Texas does many things very well. Laundromats doesn’t seem to be one of them. A fellow gate guard found one in her town to be so awful she reported it to the local Chamber, or the BBB, I’m not sure which. And that was after she’d rejected the best Nixon has to offer. We have two laundromats in town Both have one chair and no working air conditioning. When it’s already 104 and the dryers are going, it gets pretty warm.
I know all you 5th wheelers are gloating right now. I’ve learned some lessons from my laundromat days, though, like always make sure the top is screwed on tight on the liquid Tide and you can get change at the car wash when the coin dispenser at the laundromat doesn’t work (which is surprisingly often) since the bank charges a dollar for a roll of quarters.
I’ve learned it’s better to fold clothes at home unless I take cleaning products with me since there isn’t really a clean surface to put things on. The floor is like a movie theater floor where your shoe sticks to invisible residue. This is especially challenging for me since I’m remarkably clumsy and always seem to be leaving a trail of underwear and washcloths.
I’ve learned it’s important to take my own reading material since, in our laundromats here in Nixon, there isn’t a single magazine or even a bulletin board where you can look for kittens and car parts and garage sales and Friday night Karaoke specials.
Some of the more convicting lessons I’ve learned at the laundromat, I learned in Oregon. I wrote about this in the blog I maintained for about 3 weeks in 2009. If you’re one of the 3 people who read it, you can just skip the rest of this post.
In the laundromat in Port Orford, they had a rather extensive selection of reading material.
The Holy Bible (KJV)
Our Daily Bread
and the following magazines:
The American Legion
Allen Brother’s (The Great Steakhouse Steaks)
ACLU: At War with America
The New Yorker
Handy: The Handyman Club of America
The Progressive Farmer
Voice of the Martyrs
Looking at the display, my first thought was, I’ll bet the folks who donated these wouldn’t much like each other.
(It’s always easier for me to make obvious, or even profound life applications for others)
There are some folks I know who read The Daily Bread that think the ACLU is the great left-wing conspiracy headquarters and believe AARP is its evil twin.
I also know folks who order from Cabala’s and have nothing but scorn for anyone who would read Popular Science.
I don’t know anyone (as far as I know) that reads The Progressive Farmer, so I don’t have any idea how they might feel about Allen Brother’s Steaks.
But the small-minded, bigotry just jumps right out at you, doesn’t it?
And there I stood, thinking that exact thing. Thinking about what type of person would have donated each item and deciding if I liked these imaginary people based on my stagnant pool of stereotypes.
How often do I find myself drowning in the misconception that other people should want to be like me – at least share my enlightened views.
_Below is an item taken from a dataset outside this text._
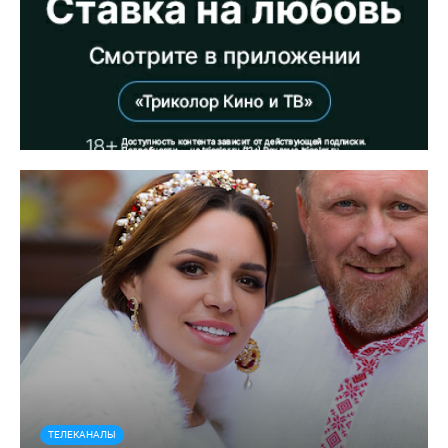
ТЕЛЕКАНАЛЫ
And if not, well, possibly they wouldn’t make very charming dinner companions.
Funny that I remember feeling that way at 25 and 35 and 45. Since I’m not 55 yet, maybe this is the time for a change.
Here in the melting heat of southern Texas, I find myself in the most unlikely environment I could ever imagine. This is possibly the last place I would have thought I would ever choose to live, working in a most unlikely industry, doing the oddest job I can think of. Even after just 6 months, I’ve changed. I developed admiration and gained an appreciation for so much and so many.